| DATA UNDER STUDY |
········

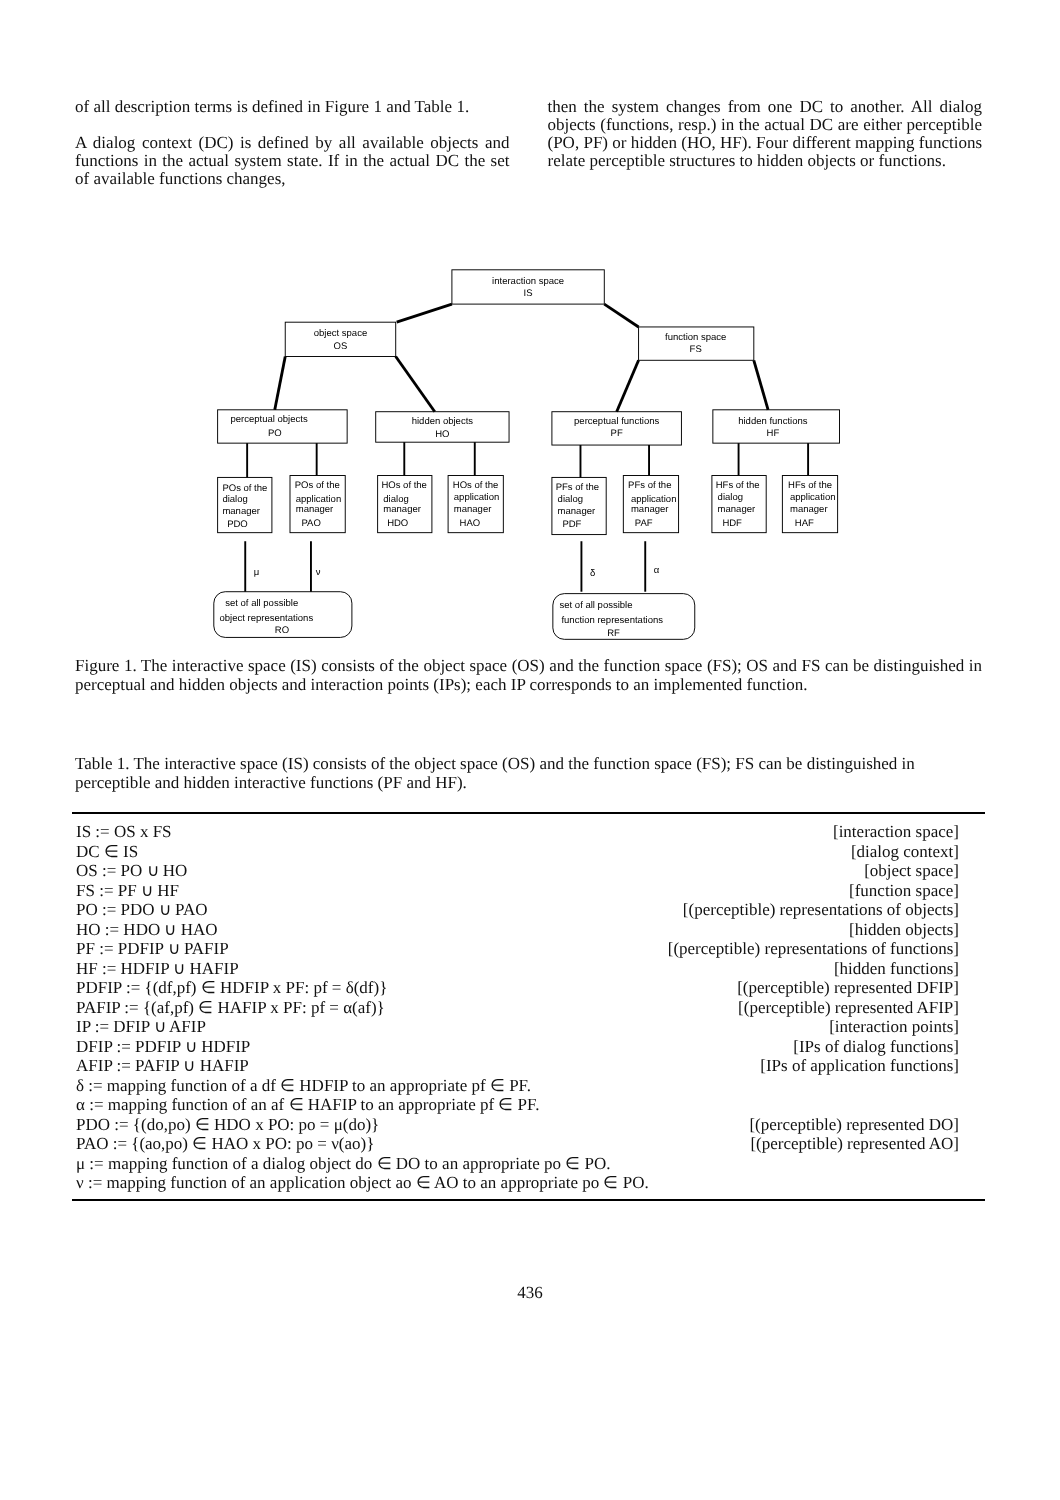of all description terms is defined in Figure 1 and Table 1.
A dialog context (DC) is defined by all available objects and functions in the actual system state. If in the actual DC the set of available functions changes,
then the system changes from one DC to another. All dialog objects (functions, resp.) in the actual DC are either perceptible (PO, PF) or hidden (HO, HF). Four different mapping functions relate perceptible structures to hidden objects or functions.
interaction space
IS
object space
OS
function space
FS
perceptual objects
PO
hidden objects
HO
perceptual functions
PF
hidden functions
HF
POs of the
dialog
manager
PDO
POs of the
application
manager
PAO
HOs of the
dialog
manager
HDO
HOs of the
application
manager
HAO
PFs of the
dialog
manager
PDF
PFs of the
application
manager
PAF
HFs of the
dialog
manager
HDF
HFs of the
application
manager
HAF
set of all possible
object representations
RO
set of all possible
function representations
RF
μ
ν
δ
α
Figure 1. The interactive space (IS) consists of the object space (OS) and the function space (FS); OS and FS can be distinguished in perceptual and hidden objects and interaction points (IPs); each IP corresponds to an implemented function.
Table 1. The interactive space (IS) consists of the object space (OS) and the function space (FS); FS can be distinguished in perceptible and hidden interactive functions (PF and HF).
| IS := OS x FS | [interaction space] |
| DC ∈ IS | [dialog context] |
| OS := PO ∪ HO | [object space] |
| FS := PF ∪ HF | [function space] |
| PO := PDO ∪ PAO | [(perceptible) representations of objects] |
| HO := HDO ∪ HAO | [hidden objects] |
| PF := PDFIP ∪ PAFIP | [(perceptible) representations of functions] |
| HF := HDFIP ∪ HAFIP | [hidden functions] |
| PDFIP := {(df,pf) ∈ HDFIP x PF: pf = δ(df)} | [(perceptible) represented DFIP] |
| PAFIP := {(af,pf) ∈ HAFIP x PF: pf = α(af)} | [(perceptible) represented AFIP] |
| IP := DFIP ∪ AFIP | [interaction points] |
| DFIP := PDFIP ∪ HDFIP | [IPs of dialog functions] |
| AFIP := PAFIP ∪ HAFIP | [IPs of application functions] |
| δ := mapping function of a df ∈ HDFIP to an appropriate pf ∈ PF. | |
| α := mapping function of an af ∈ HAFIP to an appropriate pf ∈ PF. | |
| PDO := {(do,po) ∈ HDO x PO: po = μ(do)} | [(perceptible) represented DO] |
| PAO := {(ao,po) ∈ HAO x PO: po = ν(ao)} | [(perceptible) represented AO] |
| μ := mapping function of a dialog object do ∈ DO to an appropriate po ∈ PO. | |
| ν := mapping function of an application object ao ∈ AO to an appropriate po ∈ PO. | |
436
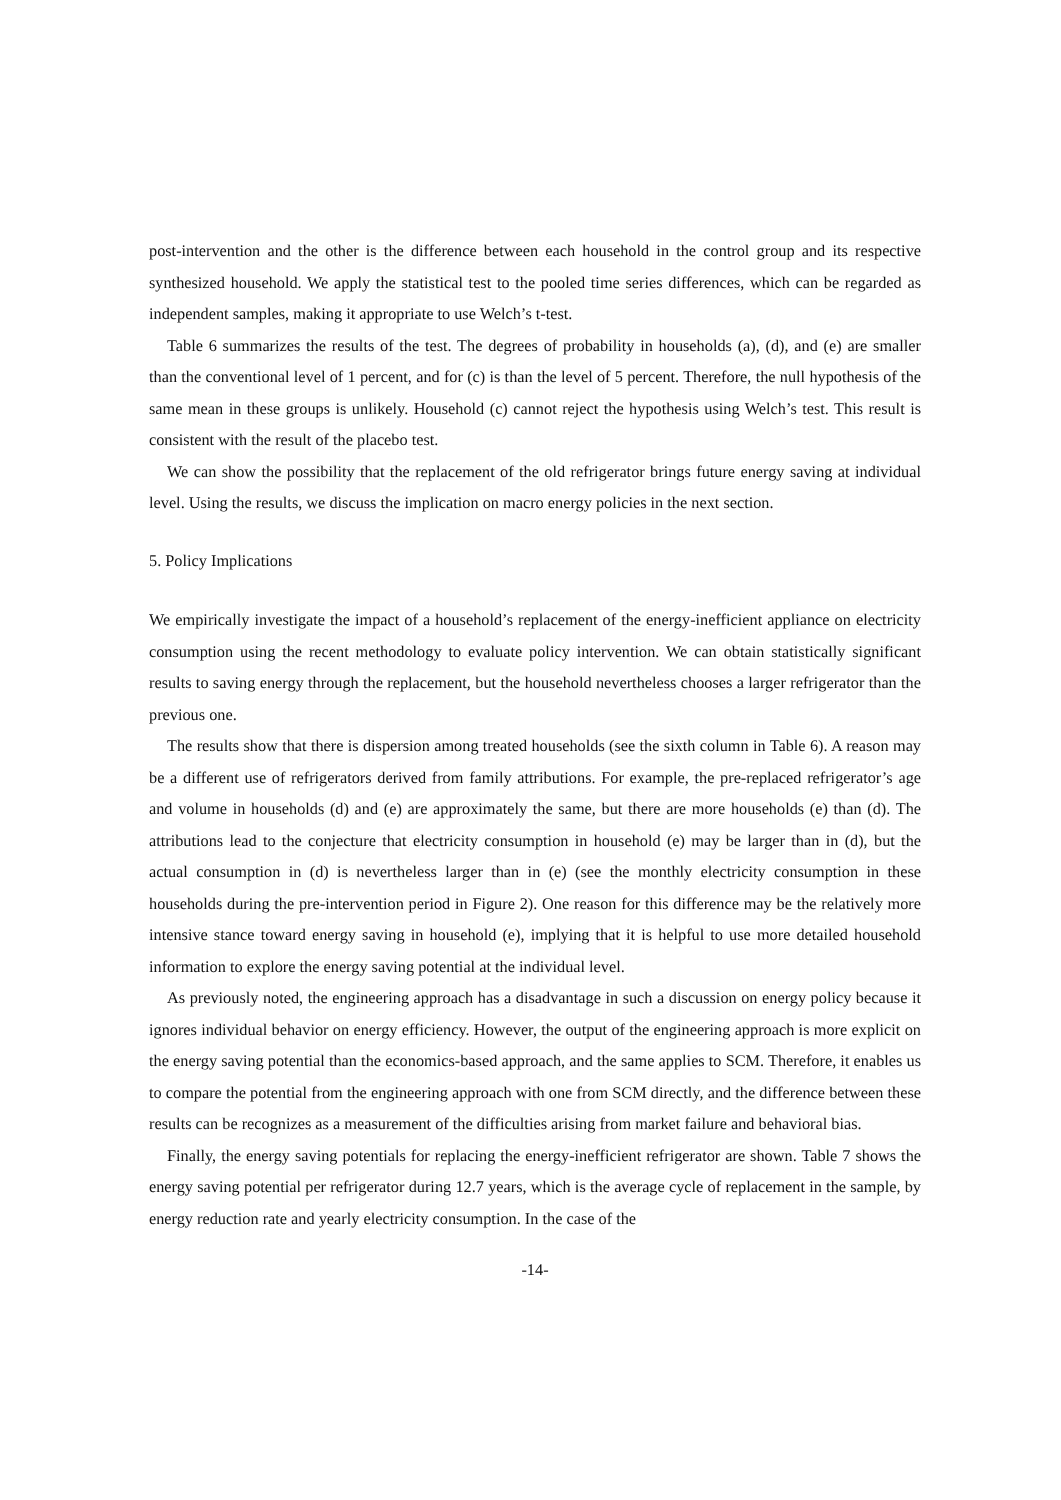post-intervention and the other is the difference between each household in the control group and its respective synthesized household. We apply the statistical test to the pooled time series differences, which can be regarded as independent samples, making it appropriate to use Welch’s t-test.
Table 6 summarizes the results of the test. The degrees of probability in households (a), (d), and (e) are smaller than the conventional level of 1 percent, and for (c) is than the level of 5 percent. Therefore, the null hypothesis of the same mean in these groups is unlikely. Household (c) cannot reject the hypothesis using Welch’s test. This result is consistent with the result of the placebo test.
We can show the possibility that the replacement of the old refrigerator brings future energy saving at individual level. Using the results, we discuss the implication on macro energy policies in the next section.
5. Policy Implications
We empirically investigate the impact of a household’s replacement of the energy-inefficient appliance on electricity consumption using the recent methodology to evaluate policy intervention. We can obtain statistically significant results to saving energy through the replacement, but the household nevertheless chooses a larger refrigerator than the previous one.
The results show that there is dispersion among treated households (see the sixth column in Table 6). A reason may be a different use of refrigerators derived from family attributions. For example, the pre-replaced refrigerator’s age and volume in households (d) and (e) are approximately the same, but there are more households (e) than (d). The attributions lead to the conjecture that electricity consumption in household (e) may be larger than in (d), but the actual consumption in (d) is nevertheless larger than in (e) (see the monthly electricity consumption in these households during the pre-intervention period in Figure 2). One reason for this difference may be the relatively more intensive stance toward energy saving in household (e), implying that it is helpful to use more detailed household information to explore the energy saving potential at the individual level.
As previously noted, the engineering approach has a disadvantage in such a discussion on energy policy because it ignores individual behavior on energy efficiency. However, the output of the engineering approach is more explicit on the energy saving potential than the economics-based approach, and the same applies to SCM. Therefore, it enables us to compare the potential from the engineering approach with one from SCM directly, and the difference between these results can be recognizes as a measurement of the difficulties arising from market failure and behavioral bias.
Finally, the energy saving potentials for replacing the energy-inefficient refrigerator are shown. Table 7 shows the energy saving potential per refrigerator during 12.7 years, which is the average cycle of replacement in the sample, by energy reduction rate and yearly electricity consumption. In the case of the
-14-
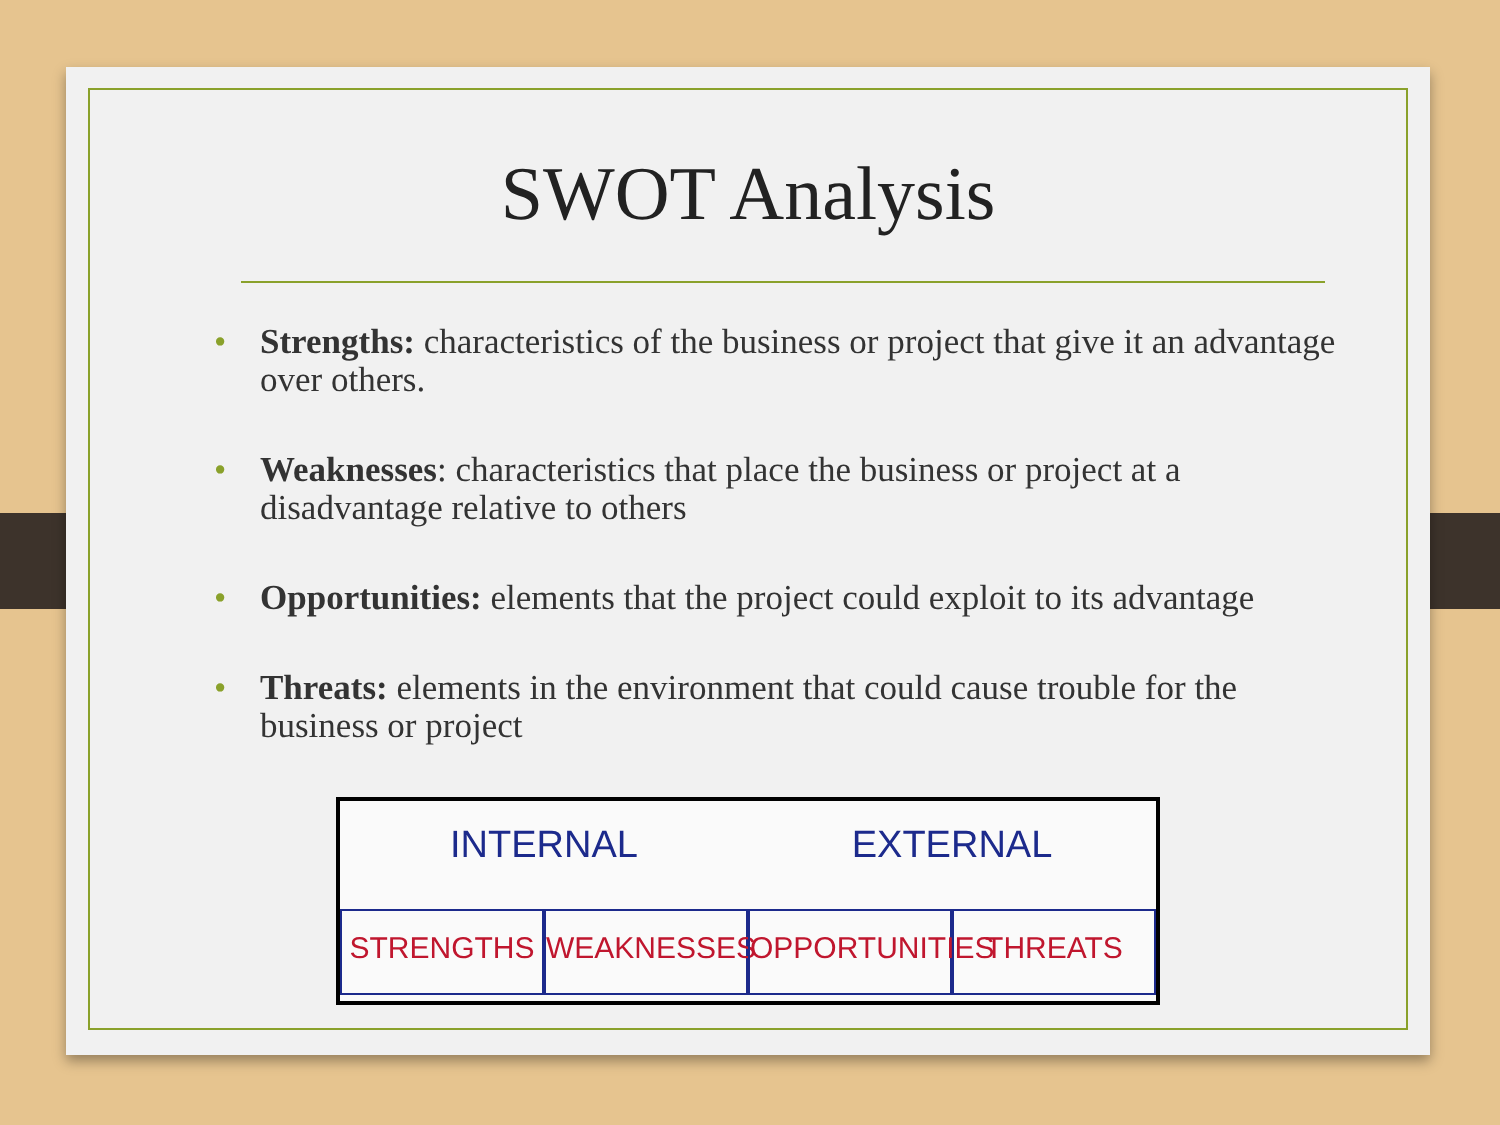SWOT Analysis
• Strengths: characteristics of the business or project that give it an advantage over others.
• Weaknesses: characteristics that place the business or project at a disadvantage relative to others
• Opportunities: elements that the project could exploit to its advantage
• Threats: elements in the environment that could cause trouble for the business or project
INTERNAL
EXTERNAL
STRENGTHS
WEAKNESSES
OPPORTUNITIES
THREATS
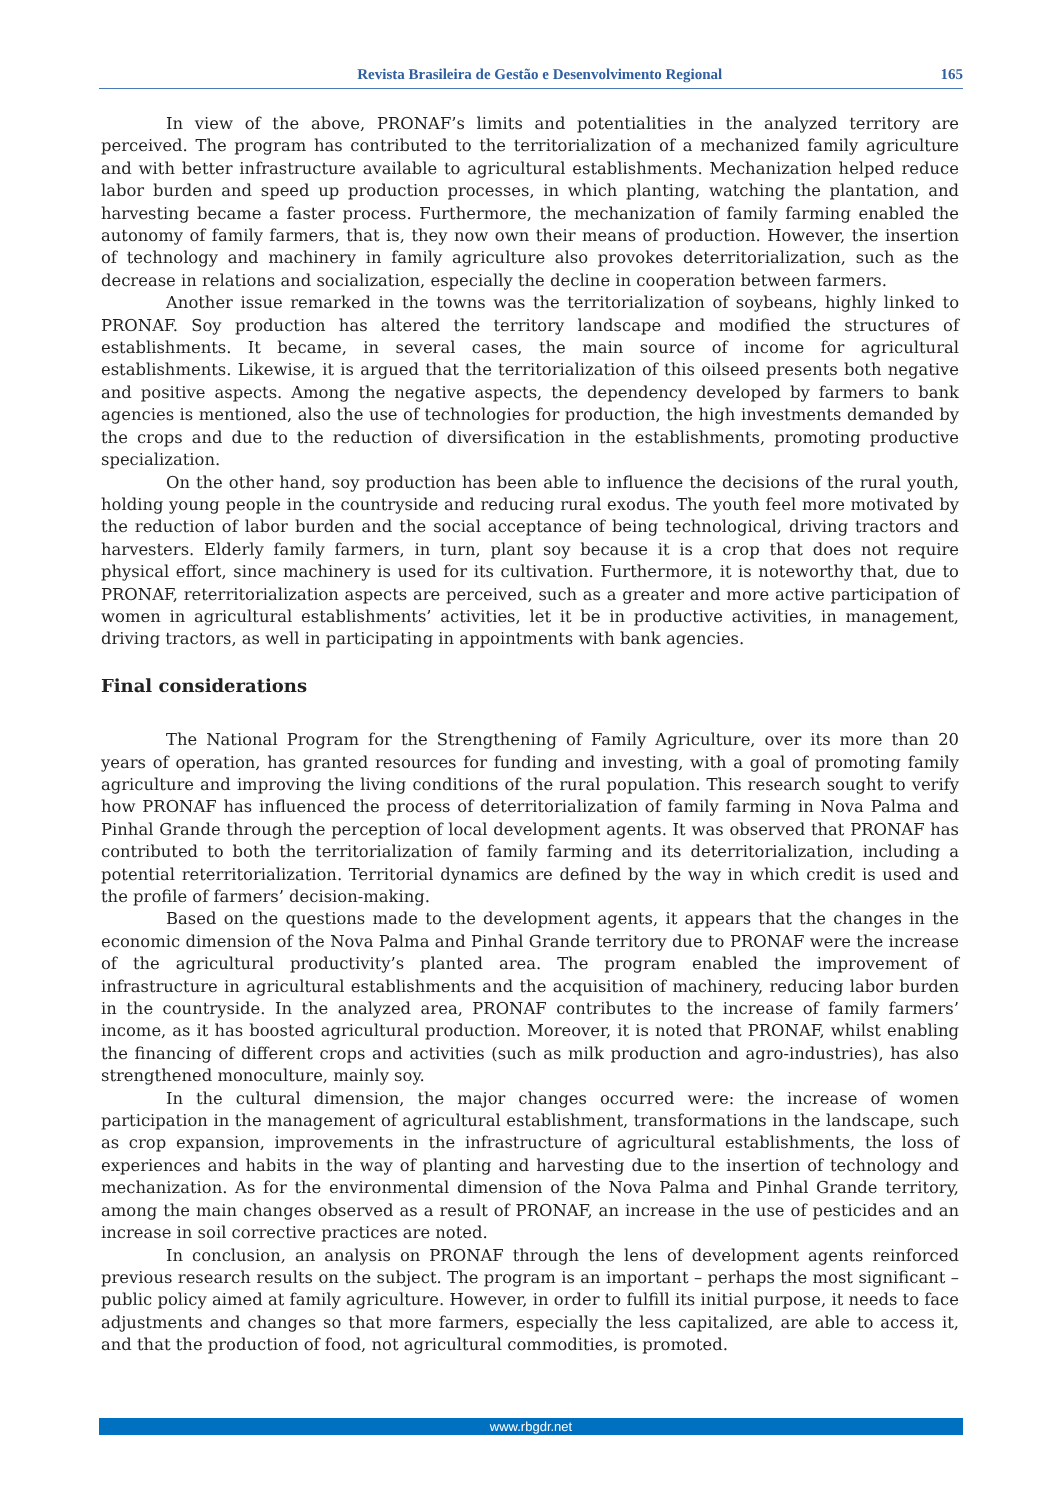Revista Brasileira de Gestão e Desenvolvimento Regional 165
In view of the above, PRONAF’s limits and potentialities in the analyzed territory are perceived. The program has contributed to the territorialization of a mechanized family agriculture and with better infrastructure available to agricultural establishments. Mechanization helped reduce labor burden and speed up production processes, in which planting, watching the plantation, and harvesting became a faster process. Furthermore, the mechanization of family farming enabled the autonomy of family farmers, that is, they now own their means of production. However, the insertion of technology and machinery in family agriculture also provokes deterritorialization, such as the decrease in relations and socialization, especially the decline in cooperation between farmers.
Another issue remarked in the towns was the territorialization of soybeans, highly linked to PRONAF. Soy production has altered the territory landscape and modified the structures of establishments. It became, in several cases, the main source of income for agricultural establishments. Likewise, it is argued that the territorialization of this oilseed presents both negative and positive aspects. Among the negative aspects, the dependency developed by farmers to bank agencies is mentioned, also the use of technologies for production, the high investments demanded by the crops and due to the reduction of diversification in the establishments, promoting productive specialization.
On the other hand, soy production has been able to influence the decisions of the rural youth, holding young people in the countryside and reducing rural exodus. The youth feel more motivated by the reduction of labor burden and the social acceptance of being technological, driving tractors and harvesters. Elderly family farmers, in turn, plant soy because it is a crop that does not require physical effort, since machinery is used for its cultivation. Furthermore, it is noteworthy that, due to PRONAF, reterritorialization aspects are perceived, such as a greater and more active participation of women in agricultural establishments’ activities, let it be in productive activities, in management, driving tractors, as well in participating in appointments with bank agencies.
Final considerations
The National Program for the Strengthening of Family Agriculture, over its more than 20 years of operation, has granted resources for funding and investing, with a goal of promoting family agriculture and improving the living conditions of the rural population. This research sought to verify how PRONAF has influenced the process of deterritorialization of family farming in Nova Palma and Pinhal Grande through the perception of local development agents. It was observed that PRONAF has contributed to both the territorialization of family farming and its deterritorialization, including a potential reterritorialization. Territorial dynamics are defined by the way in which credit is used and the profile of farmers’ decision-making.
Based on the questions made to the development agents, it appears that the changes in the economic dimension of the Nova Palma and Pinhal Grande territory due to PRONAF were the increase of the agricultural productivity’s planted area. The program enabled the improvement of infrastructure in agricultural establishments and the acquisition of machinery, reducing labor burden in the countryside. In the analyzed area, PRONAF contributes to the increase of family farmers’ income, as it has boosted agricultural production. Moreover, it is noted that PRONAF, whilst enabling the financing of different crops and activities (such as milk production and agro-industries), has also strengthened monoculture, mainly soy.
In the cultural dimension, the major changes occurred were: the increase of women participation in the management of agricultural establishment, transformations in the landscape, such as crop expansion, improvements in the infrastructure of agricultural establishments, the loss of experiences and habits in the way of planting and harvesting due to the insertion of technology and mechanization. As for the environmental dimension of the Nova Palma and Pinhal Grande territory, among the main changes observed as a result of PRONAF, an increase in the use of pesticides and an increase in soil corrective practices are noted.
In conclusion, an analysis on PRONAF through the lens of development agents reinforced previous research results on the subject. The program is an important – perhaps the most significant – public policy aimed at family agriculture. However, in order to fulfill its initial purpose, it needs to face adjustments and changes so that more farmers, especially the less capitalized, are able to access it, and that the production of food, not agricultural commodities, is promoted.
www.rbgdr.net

········

Leave out the pictures. Transcribe only the lines above, from the first through the one that contains "A dialog context".

| RESULT OF THIS EXERCISE |
of all description terms is defined in Figure 1 and Table 1.
A dialog context (DC) is defined by all available objects and functions in the actual system state. If in the actual DC the set of available functions changes,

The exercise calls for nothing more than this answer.